反田氏たちがLWF利用において注意した点だが、まず画像の読み込みに1つでも失敗すると、LWFは再生されない。そこで適切にエラー処理をして、エラーページなどに遷移させる必要がある。また、演出パラメーターは、オブジェクトとして渡されるので、サーバ側で演出パラメーターを出力する際に、余分なパラメーターを含めないようにする。そうすることで、ゲーム内部でのみ使用するパラメータの流出を防ぐ。
見落としがちなポイントとして、LWFSで再生確認に使用するLWFと、サーバ側に組み込まれているLWFとでバージョンが一致していることを確認することだ。LWFのバージョンアップにより、動作が異なることがある。加えて制作時には、ページ遷移などの処理をLWF内に直接埋め込まず、単独で動くようにすることが重要だ。このようにすることで、制作時のブラッシュアップを効率的に行えるようにする。
開発効率化とエラー検知、キャッシュ有効利用への取り組み
LWF利用以外の取り組みだが、まずバックエンドに関しては、ユニットテストをきちんと書くようにした。バックエンドの処理を、User、Point、Item…などの単位でパッケージ化した。Jenkinsでユニットテストを定期的に実行することで、機能追加などによるデグレードを防止している。
JavaScript/CSSのビルド環境としては、GruntJSを導入し、開発用、リリース用などのビルド作業を定型化している。
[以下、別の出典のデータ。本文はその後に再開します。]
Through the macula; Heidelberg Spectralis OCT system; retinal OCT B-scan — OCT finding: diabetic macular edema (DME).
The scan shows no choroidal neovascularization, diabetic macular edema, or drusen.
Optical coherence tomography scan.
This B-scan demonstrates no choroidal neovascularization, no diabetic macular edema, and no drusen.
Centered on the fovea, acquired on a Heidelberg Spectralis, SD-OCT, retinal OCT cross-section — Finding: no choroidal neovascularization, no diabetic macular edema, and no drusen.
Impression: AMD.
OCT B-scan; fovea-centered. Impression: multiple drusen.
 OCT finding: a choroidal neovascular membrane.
また、Androidのデバッグを簡単にするため、console.logの出力内容をログサーバに送信する BirdWatcherというものを組み込んだ。
JavaScriptのエラーは、サーバ側では検知できない。そこで適切なエラーハンドリングをすると共に、原因個所の情報をサーバに通知するようにした。
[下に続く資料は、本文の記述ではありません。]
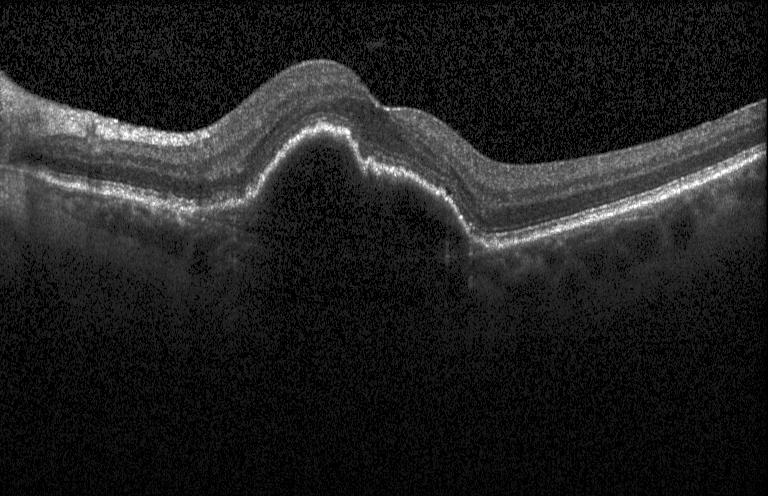
Spectral-domain OCT B-scan: choroidal neovascularization (CNV).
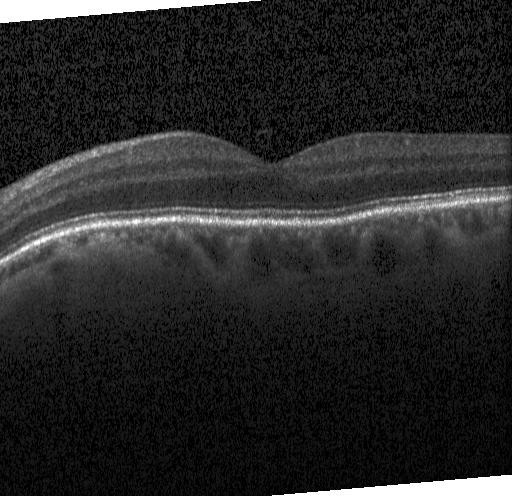 Retinal OCT cross-section; spectral-domain OCT; through the macula; instrument: Heidelberg Spectralis
Impression: no evidence of choroidal neovascularization, diabetic macular edema, or drusen.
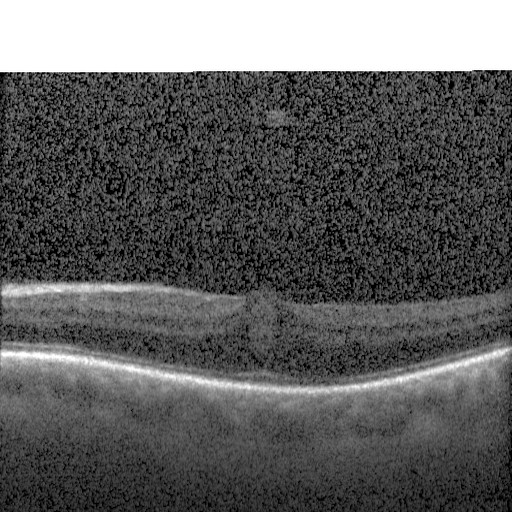
Finding: diabetic macular edema (DME).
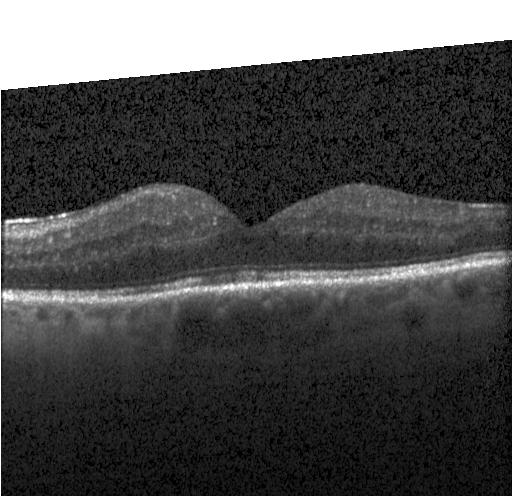

Optical coherence tomography scan.
Impression: no evidence of choroidal neovascularization, diabetic macular edema, or drusen.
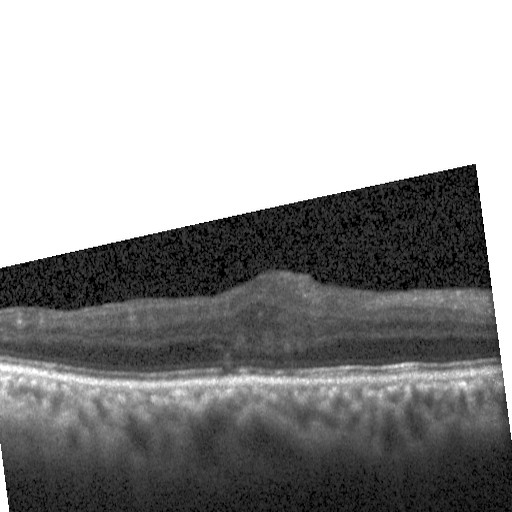
Instrument: Heidelberg Spectralis · retinal OCT cross-section · macular scan · spectral-domain optical coherence tomography. Diabetic macular edema.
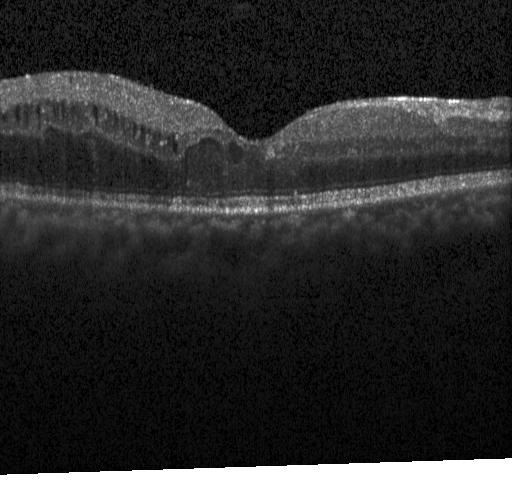

Optical coherence tomography scan. Fovea-centered.
OCT finding: DME.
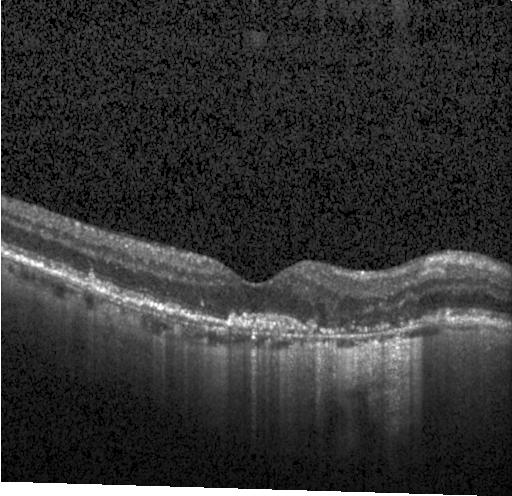

OCT B-scan — Diagnosis: a choroidal neovascular membrane.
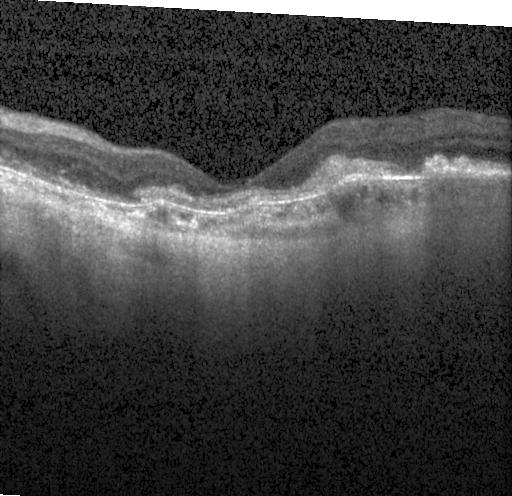 OCT B-scan showing CNV.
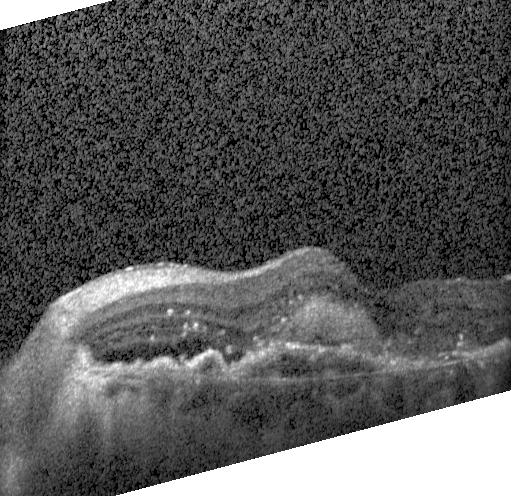 OCT B-scan. OCT finding: a choroidal neovascular membrane.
アプリ内キャッシュに関しては、キャッシュ容量の上限を設け、使わないものからLRUで削除する。事前にロードすることで、読み込み時間を短縮させるなど最適化が可能だ。
最後に反田氏はまとめとして、「各チームがイテレーションを回せるように、依存をなくす」「早い段階で調整し、仕様の不整合を防ぐ」「LWFとLWFS活用の有効性」「エラー検知、キャッシュの重要性」「JenkinsやGruntJSなどで開発を効率化」を強調し、セッションを閉じた。